Policymakers maintained the key interest rate at an all-time low of 0.1 percent.
They also retained the existing stock of corporate bond purchases at GBP 20 billion and that of the government bond purchases at GBP 875 billion, taking the size of total quantitative easing to GBP 895 billion.
Citing a rapidly improving economic outlook and the rising cost pressure, BoE Chief Economist Andrew Haldane voted against the proposition to retain the size of government bond purchases.
At his final MPC meeting, Haldane sought to reduce the size to GBP 825 billion from GBP 875 billion. He had voted for a similar reduction at the May meeting.
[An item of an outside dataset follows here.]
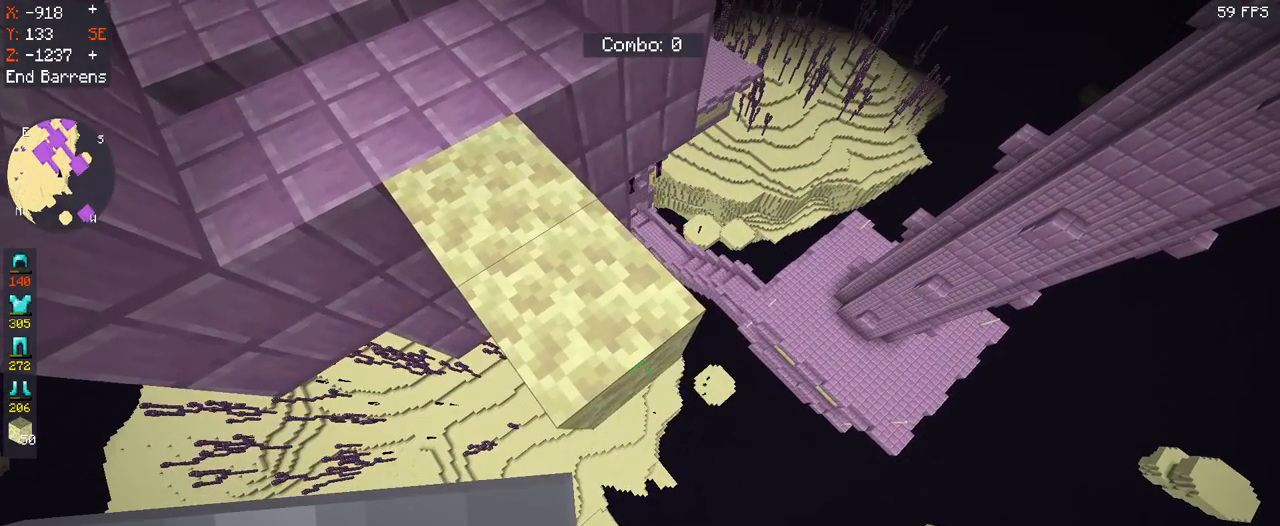
{"keys": ["d", "s"], "mouse": [], "events": [[433, "mouse_right", "up"]]}
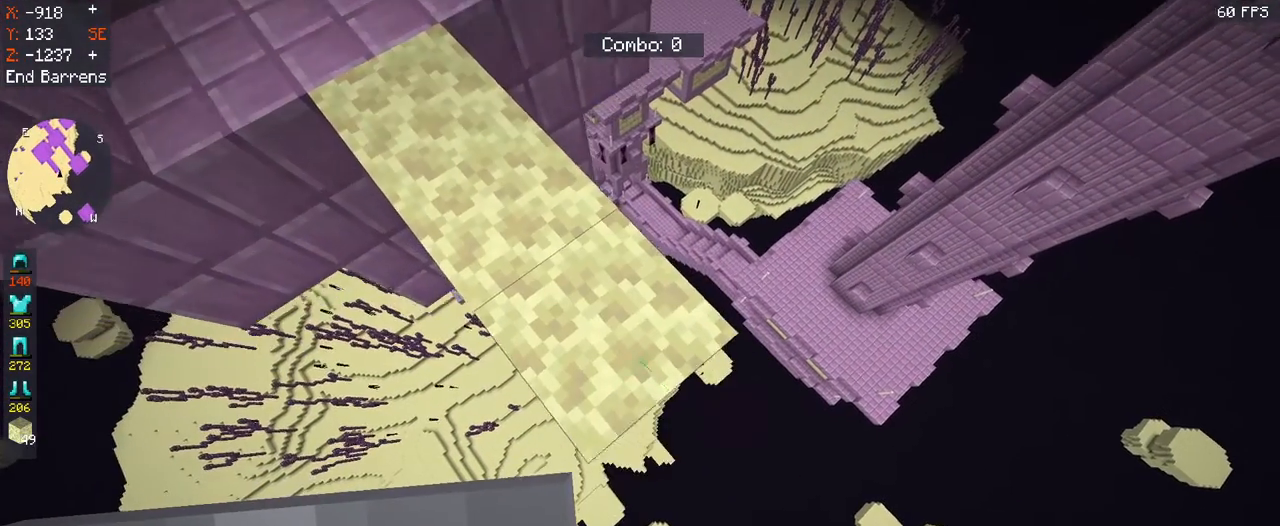
{"keys": ["d", "s"], "mouse": ["right"], "events": [[100, "mouse_right", "down"]]}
Other than the MPC noting the growing upside risks to inflation alongside the latest policy decision, there were no real signs that it is thinking about tightening policy sooner, ? la the Fed, Capital Economics economist Paul Dales said.
The economist expects the policy to be tightened much later than the mid-2022 date the markets have assumed.
The central bank expects the economy to experience a temporary period of strong GDP growth and above-target CPI inflation, after which growth and inflation will fall back.
Consumer price inflation exceeded the 2 percent target in May.
“CPI inflation is expected to pick up further above the target, owing primarily to developments in energy and other commodity prices, and is likely to exceed 3 percent for a temporary period,” the bank said.
The MPC expects the direct impact of rises in commodity prices on CPI inflation to be transitory. Nonetheless, the near-term upward pressure on prices could prove somewhat larger than expected.
The bank raised its GDP growth forecast for the second quarter to 5.50 percent from 4.25 percent in the May report. Output in June is projected to be around 2.50 percent lower than in the fourth quarter of 2019.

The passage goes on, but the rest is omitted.